Researchers at Florida Atlantic University have demonstrated that engaging in running during midlife supports the brain’s ability to hold onto the connections between nerve cells, a factor that can help avert or slow memory decline as people age. The findings, published in the journal eNeuro, add a crucial piece to the growing picture of how lifestyle habits influence brain health over the lifespan.
Past work established that the brain can generate new nerve cells, a process known as neurogenesis, in many species, including humans. Yet questions remained about how these newborn neurons become functionally integrated into established neural networks and whether physical activity might facilitate that integration in a meaningful way. The new study sought to answer these questions with a focus on how exercise might influence the survival and incorporation of new neurons into memory-related circuits.
To explore this, the team employed an innovative approach to trace neural circuits in rodents. They used a modified rabies virus to map connections and observe how newly formed neurons connect with older networks. The results showed that neurons produced during the animals’ early adulthood are not just added to the brain but are actively woven into a network of cells that supports episodic memory as aging progresses. Importantly, mice that engaged in regular running exhibited a higher production of new neurons and a greater number of functional connections within this memory network than their sedentary peers.

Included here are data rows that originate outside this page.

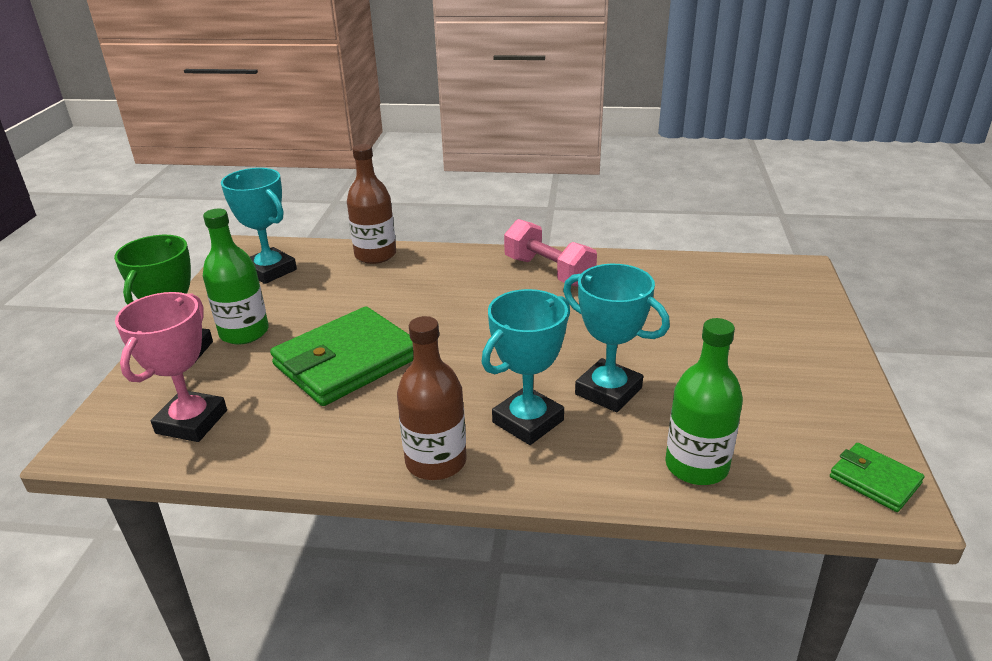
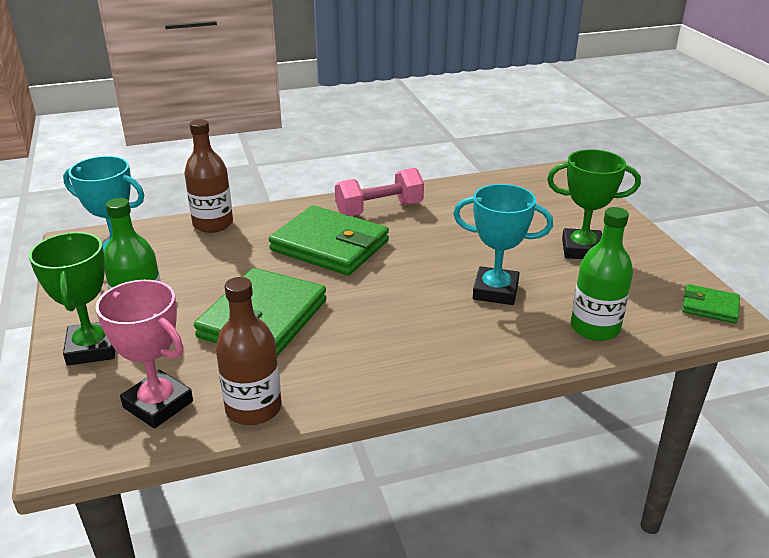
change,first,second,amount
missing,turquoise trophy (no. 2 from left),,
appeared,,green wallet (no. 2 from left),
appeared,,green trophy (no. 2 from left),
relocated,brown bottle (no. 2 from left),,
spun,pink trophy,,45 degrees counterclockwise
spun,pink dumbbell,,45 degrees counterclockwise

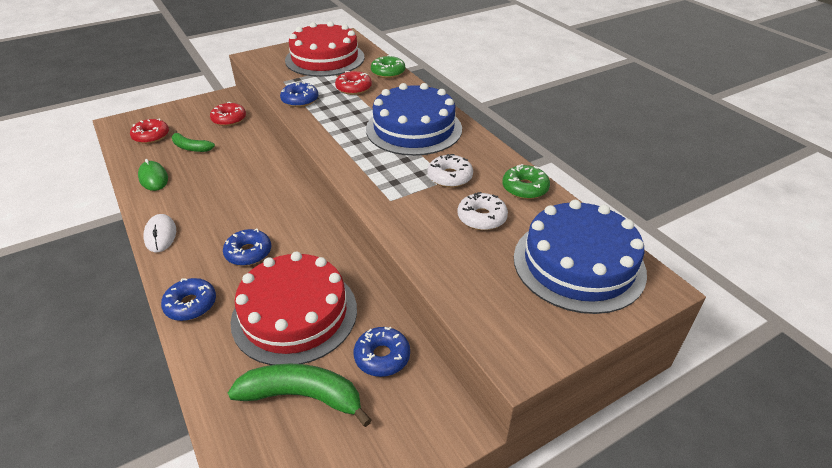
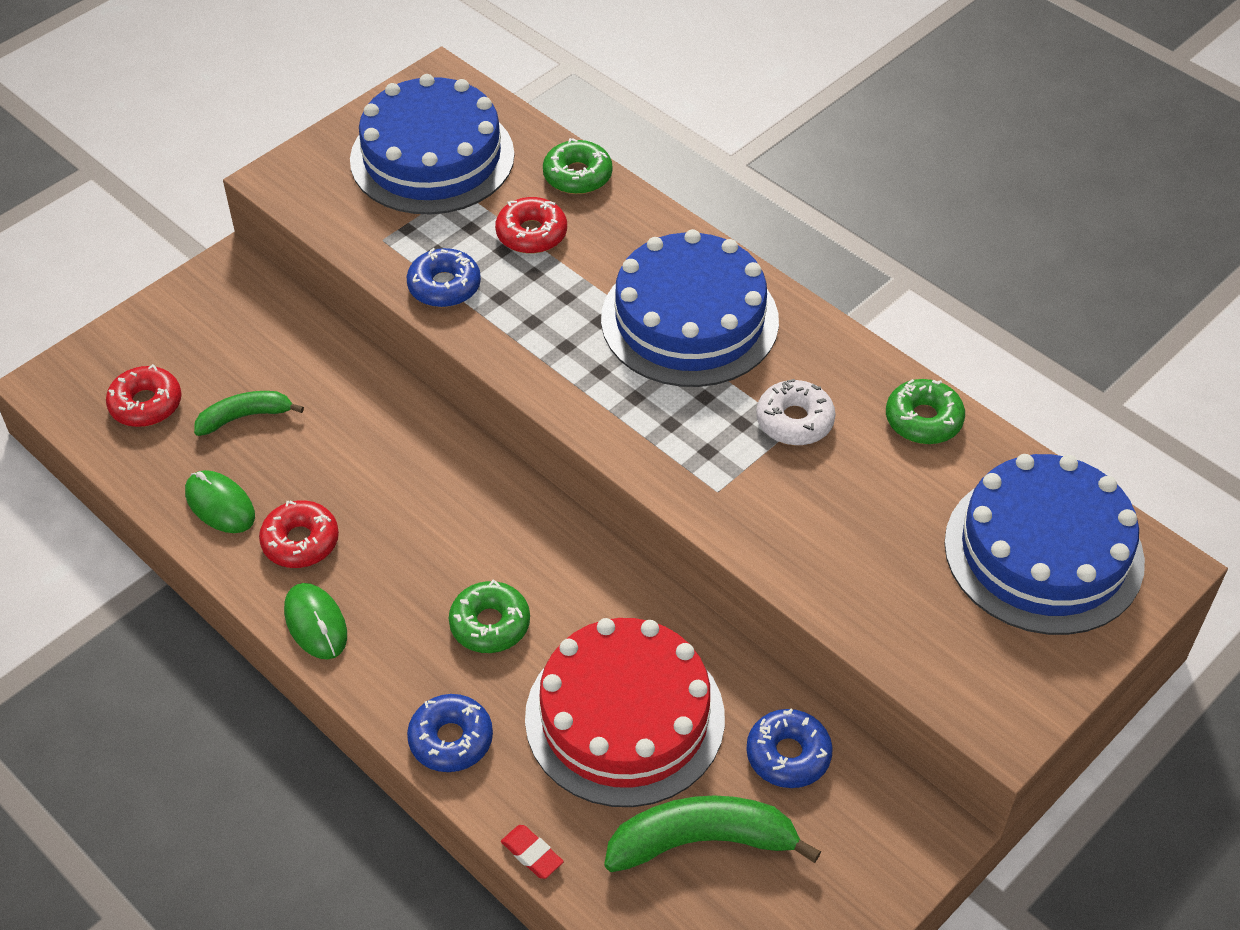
change,first,second,amount
missing,white donut (no. 2 from left),,
appeared,,red eraser,
relocated,red donut (no. 2 from left),,
colour,white mouse,green mouse (no. 2 from left),
colour,blue donut (no. 2 from left),green donut (no. 1 from left),
colour,red cake (no. 2 from left),blue cake (no. 1 from left),
spun,green banana (no. 1 from left),,150 degrees clockwise

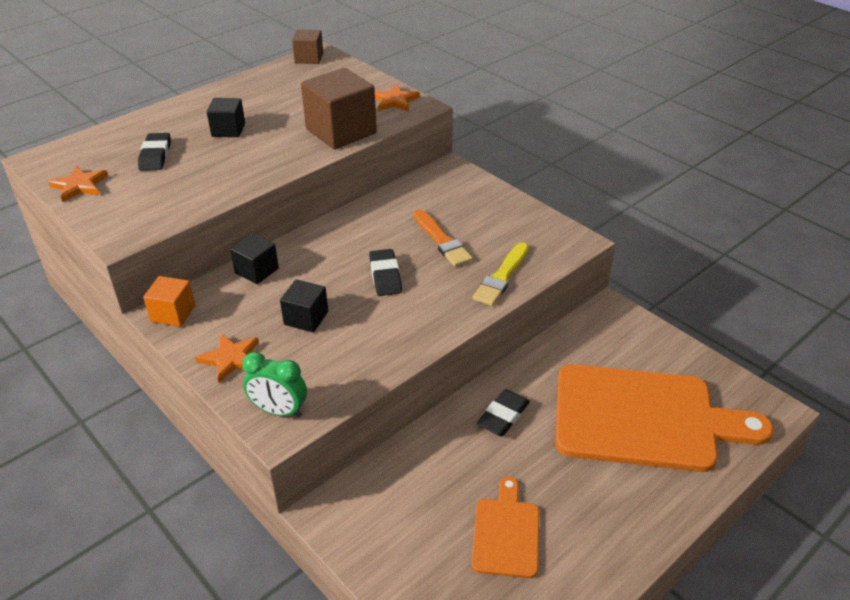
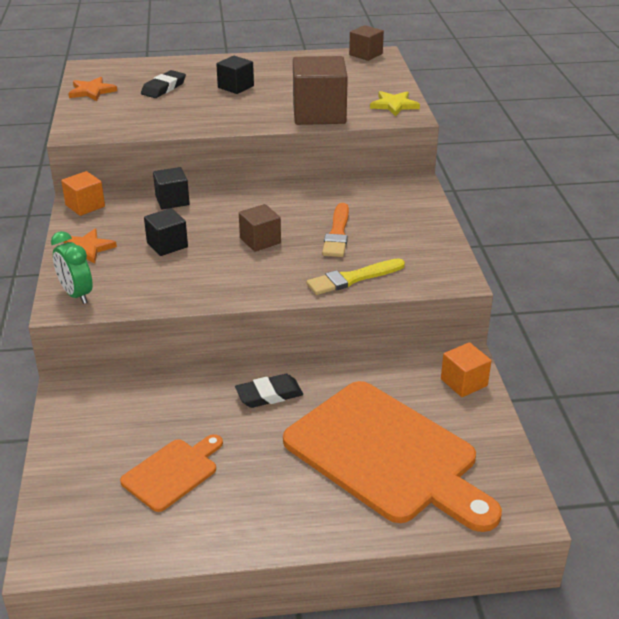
change,first,second,amount
appeared,,orange cube (no. 2 from left),
exchanged,black eraser (no. 2 from left),brown cube (no. 1 from left),
colour,orange star (no. 3 from left),yellow star,

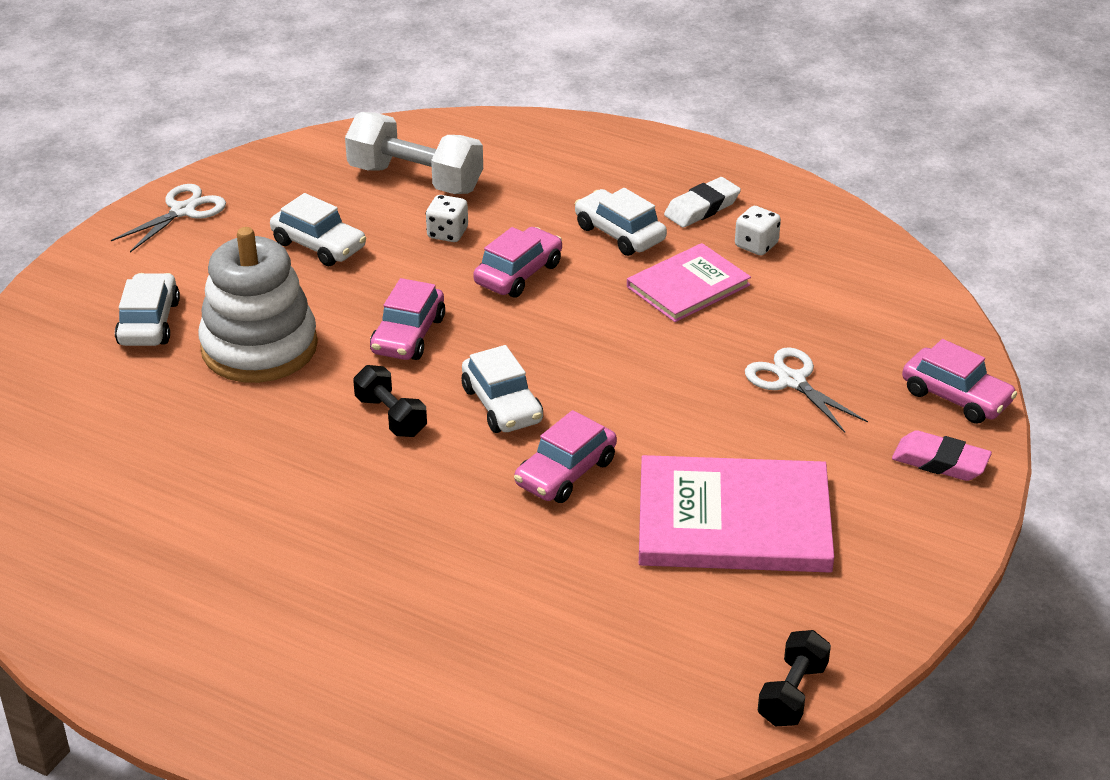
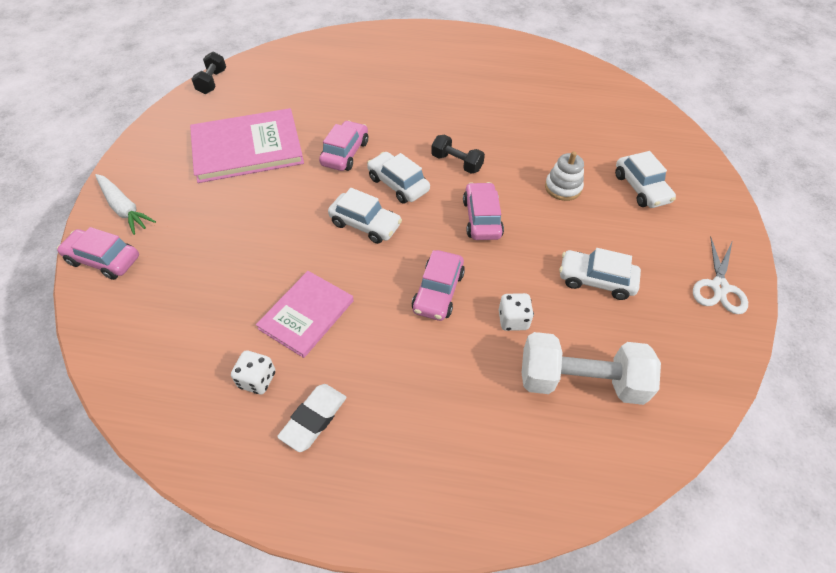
change,first,second,amount
missing,white scissors (no. 2 from left),,
relocated,white car (no. 4 from left in the first image),white car (no. 1 from left),
exchanged,pink eraser,white carrot,
size,white stacking toy,,x0.50

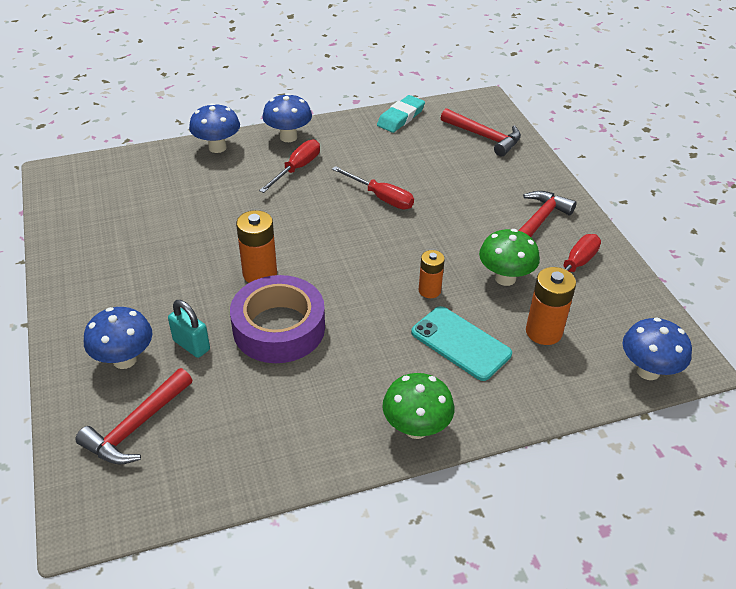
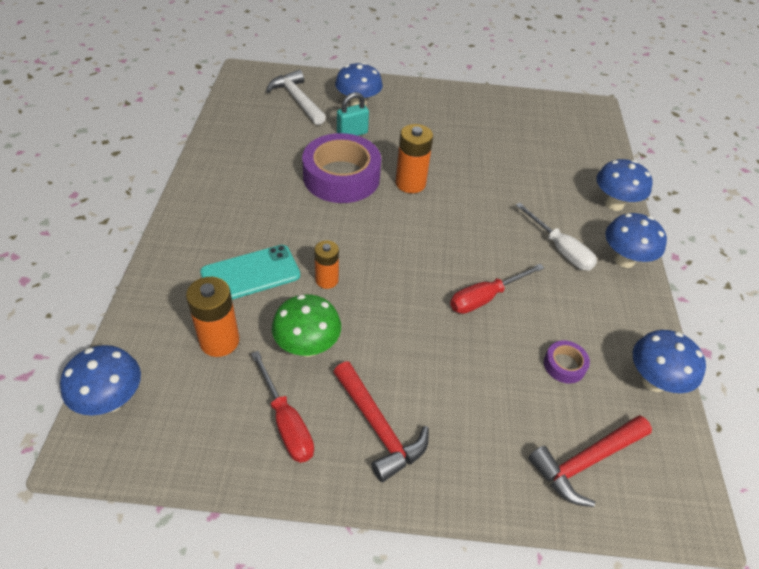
change,first,second,amount
missing,green mushroom (no. 1 from left),,
appeared,,purple tape (no. 2 from left),
exchanged,turquoise eraser,blue mushroom (no. 5 from left),
colour,red hammer (no. 1 from left),white hammer,
colour,red screwdriver (no. 1 from left),white screwdriver,

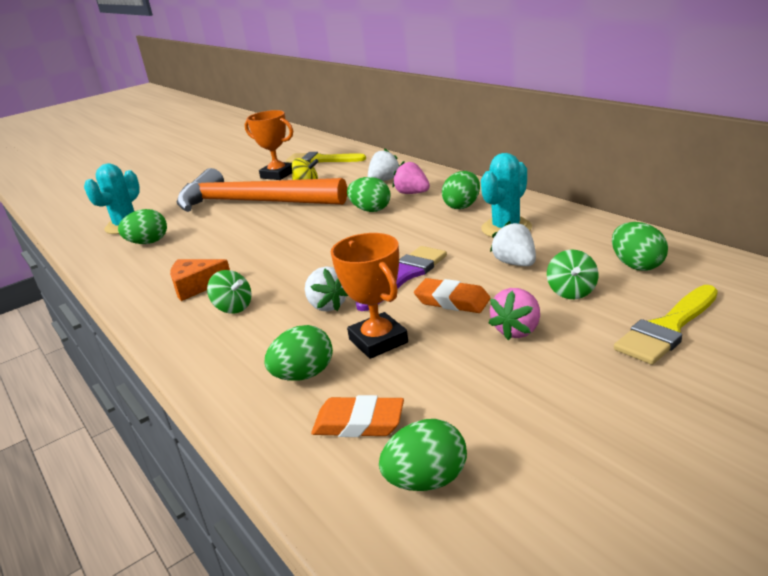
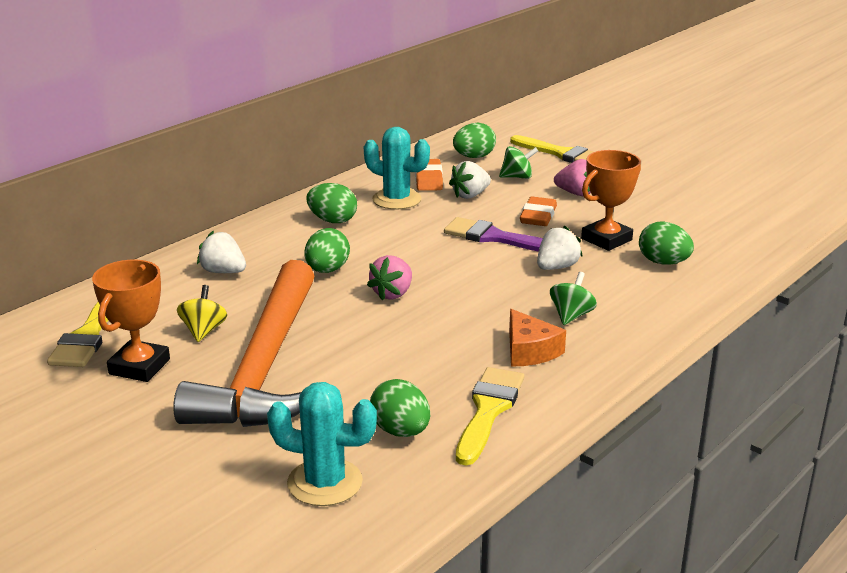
change,first,second,amount
missing,green egg (no. 4 from left),,
appeared,,yellow brush (no. 2 from left),
relocated,orange eraser (no. 1 from left),,
relocated,pink strawberry (no. 1 from left),,

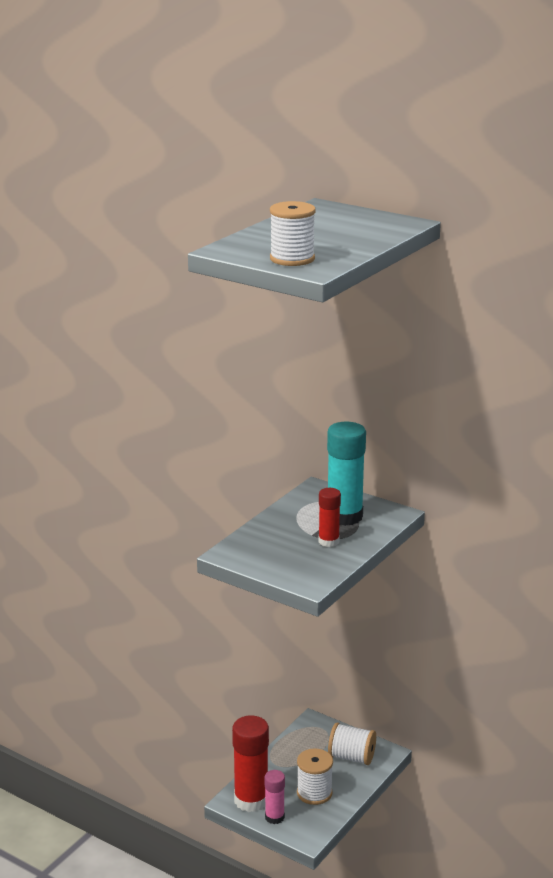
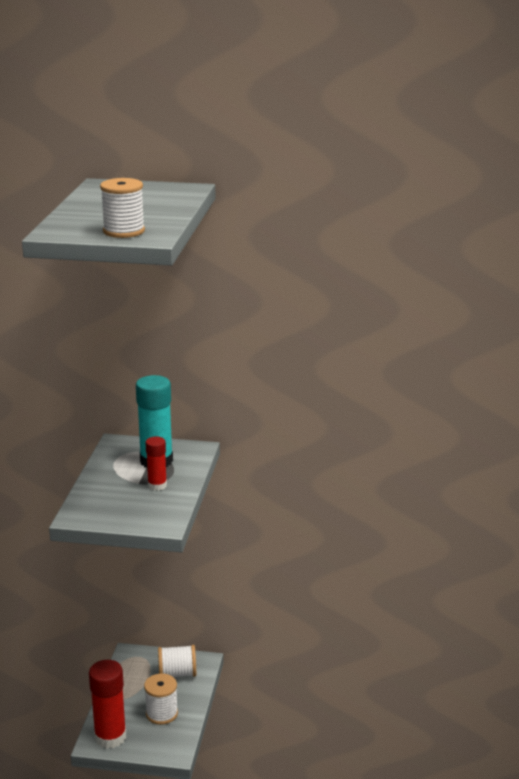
change,first,second,amount
missing,pink glue stick,,

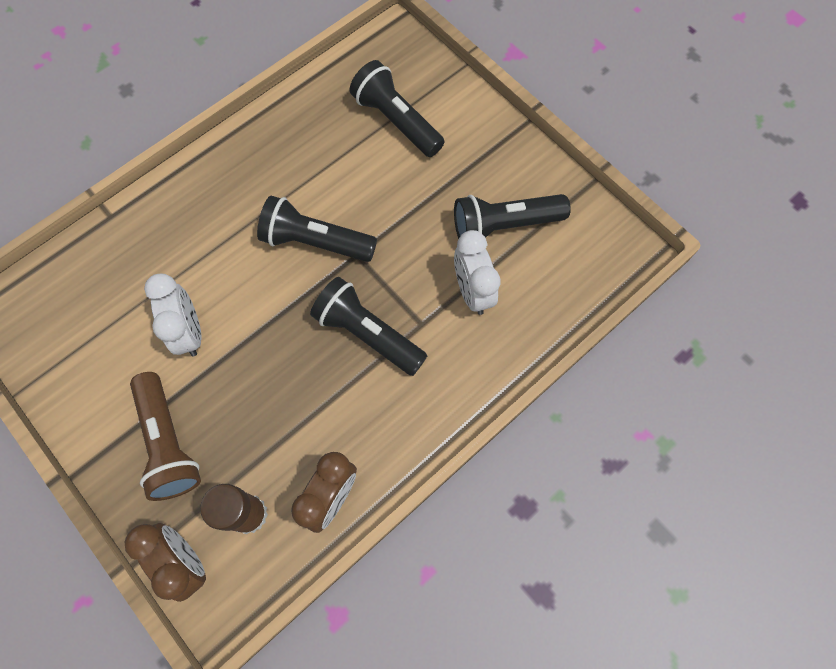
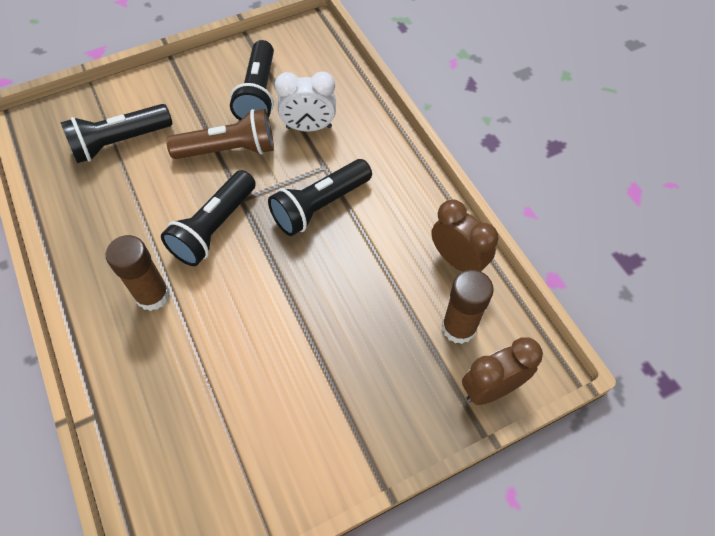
change,first,second,amount
missing,white clock (no. 1 from left),,
appeared,,brown glue stick (no. 1 from left),
relocated,brown flashlight,,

Commenting on the study, the researchers emphasized that their work sheds light on how sustained physical activity—beginning in youth and continuing through middle age—can help preserve memory function later in life. They pointed to exercise as a practical, everyday behavior that may strengthen the brain’s resilience by promoting robust neural scaffolding, improving plasticity, and enhancing the integration of new neural elements into memory circuits. The study’s authors also noted the broader implications for public health, suggesting that consistent aerobic activity should be encouraged as part of a long-term strategy to support cognitive health across the population. In addition to memory, the research hints at potential benefits for other brain systems that rely on dynamic communication among neurons, which could translate into better learning, faster information processing, and greater mental agility with aging. The scientists advocate for more longitudinal work to determine how different intensities and types of exercise might optimize these neural processes and how such effects manifest in humans, alongside translating the rodent findings into practical guidelines for daily life.